Niuru Maru, il Negroamaro

«Dopo la pigiadiraspatura, la fermentazione avviene per mezzo di una piccola massa di uva vendemmiata 10 giorni prima, che assicura un pied de cuve di lieviti autoctoni. Dopo circa 20-30 giorni, gli acini vengono separati e si procede con una leggera pressatura. Teniamo controllata la temperatura entro i 24°C, per preservare al meglio i profumi». L’affinamento è in acciaio su fecce fini per 6 mesi, con un successivo passaggio di 2-3 mesi in botti grandi e riposo in bottiglia per altri 90 giorni.

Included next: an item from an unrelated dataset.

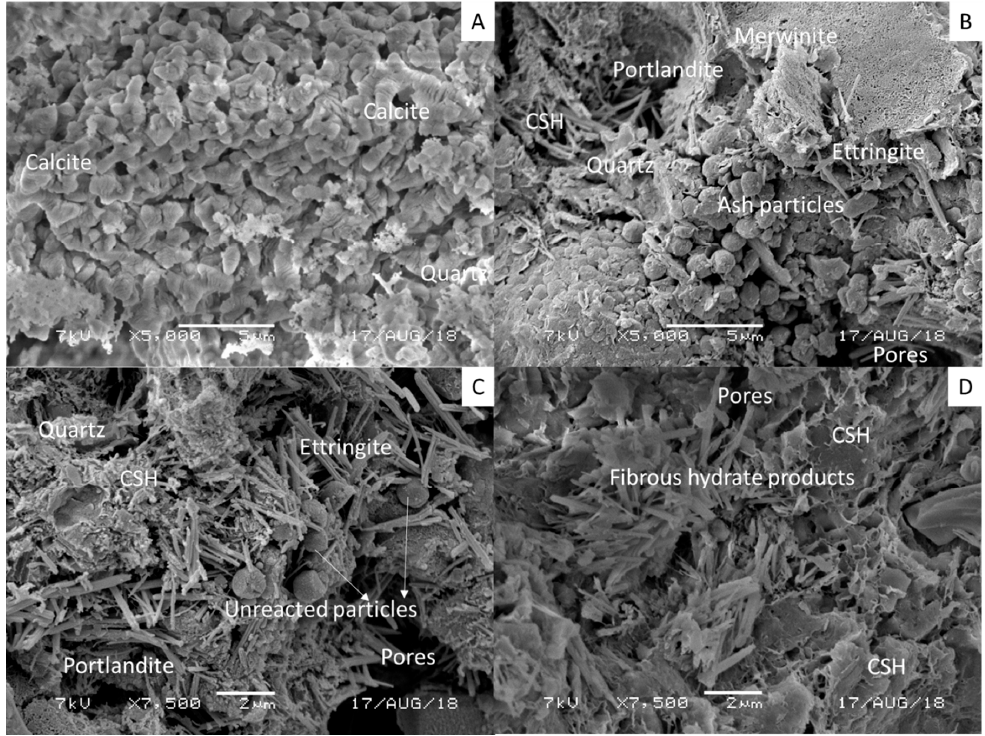
Figure 14. The scanning electron microscopy images, conducted on ( A ) wood-ash at ( B ) 7 days, ( C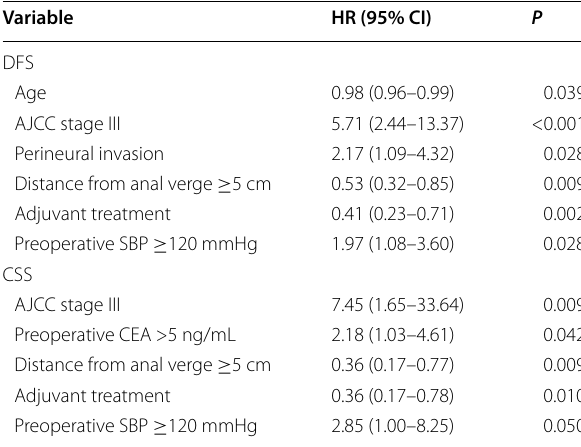
Table 4 Multivariate analysis of prognostic factors for DFS and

Bianchi e spumanti metodo Charmat lungo

Molto identitaria ed espressiva anche la batteria dei bianchi, dove si distinguono il Fiano e il Greco bianco, dotati entrambi di un’integrità di frutto e una bella struttura, abbinata a un’acidità importante. Le fermentazioni sono svolte a basse temperature (13-14 gradi) e la maturazione avviene rigorosamente in acciaio, per preservare gli aromi. Sia il Fiano che il Greco bianco sono disponibili anche in versione spumantizzata, così come il Marasco e il Moscatello Selvatico. «Pratichiamo il Metodo Charmat lungo, ma nel caso del Greco bianco si tratta di una bollicina Dry, mentre il Fiano è un Demi Sec, il Marasco un Brut Nature e il Moscatello selvatico un Rosato Dolce», conclude Andrea. Molto apprezzati all’estero, i vini L’Archetipo sono distribuiti in Italia da Velier e fanno parte del gruppo di produttori Triple A, ovvero agricoltori, artigiani, artisti.